Hamam ve mezbaha olarak seçilen iki ayrı intikam mekanı ve ölüm sahnelerinin altının çizilerek verilmesi filmi farklı kılan özelliklerden birisidir. Yaşlı anasını kaybettiği gün başka bir anayı sevindirir. İntikamın kendine dönen bir silah olduğunu anlamakta gecikmez, öldürdüğü insanların ona verdiği bedel annesini kaybetmektir. Polis tarafından arandığı için annesinin cenazesine uzaktan bakmak zorunda kalır toprağını kendi atamaz son görevini yerine getiremez. Şeyhmuz’un yerini öğrendiği konsomatrisin ne düşünüyorsun sorusuna verdiği cevap filmin bir özetidir: “Yarın”
Konusunun temel özellikleriyle diğer Yeşilçam filmleriyle benzerlikleri olan Alın Yazısını diğerleri arasından sıyırıp özel bir noktaya getiren karakterlerin seçimi, işleyişteki akıcılık ve filmin her sahnesinde varolan özendir. Cüneyt Arkın bir sahnede “Hela” nın yerini sorar. Tuvaletin bugünde Anadolu’da ki adı Heladır.
Bu söz filmdeki Anadolu kökenli karaktere verilen özenin basit bir örneğidir.

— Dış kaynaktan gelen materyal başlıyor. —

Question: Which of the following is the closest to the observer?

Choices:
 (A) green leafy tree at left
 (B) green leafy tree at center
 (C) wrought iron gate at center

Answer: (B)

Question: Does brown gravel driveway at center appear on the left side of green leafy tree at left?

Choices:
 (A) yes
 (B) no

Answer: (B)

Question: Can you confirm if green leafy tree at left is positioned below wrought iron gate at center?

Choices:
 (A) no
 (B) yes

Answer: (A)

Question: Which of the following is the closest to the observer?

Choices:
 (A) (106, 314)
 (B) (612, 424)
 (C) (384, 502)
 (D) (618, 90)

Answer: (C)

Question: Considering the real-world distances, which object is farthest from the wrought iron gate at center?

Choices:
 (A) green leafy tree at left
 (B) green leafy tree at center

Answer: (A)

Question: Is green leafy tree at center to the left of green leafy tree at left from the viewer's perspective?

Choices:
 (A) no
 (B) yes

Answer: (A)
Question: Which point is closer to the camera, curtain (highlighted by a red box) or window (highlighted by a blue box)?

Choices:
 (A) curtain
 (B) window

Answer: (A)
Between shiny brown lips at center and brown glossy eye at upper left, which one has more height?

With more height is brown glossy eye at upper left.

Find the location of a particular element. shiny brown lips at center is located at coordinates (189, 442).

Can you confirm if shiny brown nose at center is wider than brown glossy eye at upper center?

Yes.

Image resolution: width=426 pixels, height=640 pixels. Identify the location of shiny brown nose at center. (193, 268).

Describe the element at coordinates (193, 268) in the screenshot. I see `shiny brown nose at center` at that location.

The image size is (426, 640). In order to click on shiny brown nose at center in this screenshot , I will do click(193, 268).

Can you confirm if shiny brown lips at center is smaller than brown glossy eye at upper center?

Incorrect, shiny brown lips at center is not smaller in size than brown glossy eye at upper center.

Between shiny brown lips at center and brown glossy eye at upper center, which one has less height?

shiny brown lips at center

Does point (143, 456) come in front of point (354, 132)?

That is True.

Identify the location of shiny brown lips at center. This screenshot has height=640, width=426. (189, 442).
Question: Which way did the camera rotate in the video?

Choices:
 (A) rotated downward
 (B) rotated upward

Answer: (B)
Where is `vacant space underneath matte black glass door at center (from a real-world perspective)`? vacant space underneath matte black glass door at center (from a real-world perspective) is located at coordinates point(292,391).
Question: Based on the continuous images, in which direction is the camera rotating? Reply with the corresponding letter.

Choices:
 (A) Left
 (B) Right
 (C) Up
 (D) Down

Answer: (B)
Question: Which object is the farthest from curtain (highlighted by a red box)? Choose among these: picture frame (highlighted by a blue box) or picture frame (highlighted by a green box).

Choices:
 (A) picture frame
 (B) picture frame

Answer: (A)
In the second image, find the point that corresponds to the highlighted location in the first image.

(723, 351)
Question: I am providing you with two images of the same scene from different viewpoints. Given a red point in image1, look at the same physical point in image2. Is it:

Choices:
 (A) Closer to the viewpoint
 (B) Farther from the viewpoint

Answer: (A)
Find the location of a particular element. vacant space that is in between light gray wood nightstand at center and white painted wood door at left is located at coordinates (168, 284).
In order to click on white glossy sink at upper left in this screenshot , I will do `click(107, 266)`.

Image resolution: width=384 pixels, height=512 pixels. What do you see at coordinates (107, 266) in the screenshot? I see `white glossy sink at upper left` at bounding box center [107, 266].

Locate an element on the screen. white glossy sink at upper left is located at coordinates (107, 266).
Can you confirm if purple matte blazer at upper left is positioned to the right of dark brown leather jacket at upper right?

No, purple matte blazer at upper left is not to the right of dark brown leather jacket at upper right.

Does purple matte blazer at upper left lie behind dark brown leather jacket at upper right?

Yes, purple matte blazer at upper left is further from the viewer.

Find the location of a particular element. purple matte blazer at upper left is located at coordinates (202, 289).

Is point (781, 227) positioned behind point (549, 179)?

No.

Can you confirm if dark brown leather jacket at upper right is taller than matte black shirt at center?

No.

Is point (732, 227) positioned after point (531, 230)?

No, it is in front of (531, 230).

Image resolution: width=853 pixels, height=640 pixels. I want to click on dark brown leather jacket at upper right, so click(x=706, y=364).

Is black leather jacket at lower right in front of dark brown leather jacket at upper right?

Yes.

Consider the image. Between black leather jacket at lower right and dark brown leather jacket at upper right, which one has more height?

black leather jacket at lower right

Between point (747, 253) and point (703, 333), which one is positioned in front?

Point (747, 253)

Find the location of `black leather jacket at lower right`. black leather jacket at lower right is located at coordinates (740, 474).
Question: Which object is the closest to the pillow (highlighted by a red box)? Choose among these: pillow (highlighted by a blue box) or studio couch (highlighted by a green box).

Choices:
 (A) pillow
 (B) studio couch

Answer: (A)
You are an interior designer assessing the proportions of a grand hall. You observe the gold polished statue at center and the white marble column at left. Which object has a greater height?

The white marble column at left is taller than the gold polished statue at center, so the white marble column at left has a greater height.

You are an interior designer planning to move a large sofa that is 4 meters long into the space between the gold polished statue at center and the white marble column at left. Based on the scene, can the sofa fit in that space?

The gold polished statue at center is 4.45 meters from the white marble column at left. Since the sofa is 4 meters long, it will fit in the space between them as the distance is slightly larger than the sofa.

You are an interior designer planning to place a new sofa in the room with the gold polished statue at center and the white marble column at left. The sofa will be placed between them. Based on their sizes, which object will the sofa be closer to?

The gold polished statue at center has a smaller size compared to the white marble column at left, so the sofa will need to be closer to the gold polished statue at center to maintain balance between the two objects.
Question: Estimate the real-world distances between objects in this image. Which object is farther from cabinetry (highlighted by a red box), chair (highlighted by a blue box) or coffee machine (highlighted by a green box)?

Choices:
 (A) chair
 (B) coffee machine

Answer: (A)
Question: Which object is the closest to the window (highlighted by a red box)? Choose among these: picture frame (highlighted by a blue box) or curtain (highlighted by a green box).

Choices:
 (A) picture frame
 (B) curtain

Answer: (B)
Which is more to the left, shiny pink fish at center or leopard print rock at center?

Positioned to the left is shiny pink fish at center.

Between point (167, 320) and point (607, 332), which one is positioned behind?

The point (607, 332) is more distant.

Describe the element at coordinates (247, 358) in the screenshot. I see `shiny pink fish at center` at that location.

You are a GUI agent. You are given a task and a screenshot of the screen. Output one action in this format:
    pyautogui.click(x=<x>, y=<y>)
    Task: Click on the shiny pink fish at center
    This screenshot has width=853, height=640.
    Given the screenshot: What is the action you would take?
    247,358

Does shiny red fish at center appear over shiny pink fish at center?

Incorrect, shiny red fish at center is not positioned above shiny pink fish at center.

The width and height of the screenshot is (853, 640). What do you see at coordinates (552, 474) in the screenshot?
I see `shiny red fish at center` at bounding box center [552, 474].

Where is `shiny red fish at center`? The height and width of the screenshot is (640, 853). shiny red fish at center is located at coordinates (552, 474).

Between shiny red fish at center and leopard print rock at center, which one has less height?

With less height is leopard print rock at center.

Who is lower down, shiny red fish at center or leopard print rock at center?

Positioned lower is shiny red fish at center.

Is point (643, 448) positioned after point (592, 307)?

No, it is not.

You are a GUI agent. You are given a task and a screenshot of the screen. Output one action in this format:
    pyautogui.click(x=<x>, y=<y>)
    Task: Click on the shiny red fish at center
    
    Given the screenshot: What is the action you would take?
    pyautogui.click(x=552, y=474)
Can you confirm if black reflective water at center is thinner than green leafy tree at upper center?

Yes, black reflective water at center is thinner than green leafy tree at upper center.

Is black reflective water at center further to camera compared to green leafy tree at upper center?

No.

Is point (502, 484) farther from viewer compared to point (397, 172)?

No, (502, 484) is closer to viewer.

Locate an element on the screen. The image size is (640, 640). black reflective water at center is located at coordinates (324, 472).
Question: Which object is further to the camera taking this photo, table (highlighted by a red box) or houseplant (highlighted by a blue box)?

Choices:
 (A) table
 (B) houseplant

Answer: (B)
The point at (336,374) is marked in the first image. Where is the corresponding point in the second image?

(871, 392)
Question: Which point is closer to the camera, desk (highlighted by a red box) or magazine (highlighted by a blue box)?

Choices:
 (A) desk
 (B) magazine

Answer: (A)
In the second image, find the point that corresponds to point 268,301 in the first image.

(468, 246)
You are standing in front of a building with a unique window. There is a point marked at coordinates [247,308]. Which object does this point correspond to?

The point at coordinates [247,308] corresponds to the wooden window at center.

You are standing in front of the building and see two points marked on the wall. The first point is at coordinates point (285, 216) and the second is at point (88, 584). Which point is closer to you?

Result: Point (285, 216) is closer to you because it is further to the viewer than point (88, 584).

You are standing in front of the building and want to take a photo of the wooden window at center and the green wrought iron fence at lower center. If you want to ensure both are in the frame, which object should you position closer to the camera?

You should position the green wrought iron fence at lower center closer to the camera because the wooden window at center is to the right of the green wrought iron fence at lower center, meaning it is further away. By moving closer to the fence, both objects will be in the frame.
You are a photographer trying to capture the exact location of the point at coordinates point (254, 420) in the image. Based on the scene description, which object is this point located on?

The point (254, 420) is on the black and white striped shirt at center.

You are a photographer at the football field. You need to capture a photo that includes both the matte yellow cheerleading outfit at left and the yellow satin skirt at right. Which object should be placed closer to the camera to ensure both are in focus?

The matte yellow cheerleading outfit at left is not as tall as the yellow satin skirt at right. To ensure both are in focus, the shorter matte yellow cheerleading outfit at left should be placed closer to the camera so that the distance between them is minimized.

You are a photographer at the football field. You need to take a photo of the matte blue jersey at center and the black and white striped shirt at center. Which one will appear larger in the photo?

Haydar, tespihinden basık topuklu ayakkabılarına, kıyafetinden yürüyüşüne mahalli bir karaktere biçilmiş sembolik kahraman imajını çizmektedir. Geçmiş tarihi içinde yaşatan herhangi bir mahallede görülebilecek cinsten "mert" kabadayıların sembolüdür bu. Cüneyt Arkın’ın ayakkabılarının koncunu çekmesi, kahve fincanın üstünden tutuşu, sigarasını ağızlıkla kullanması bu sembole yapılan göndermelerdir.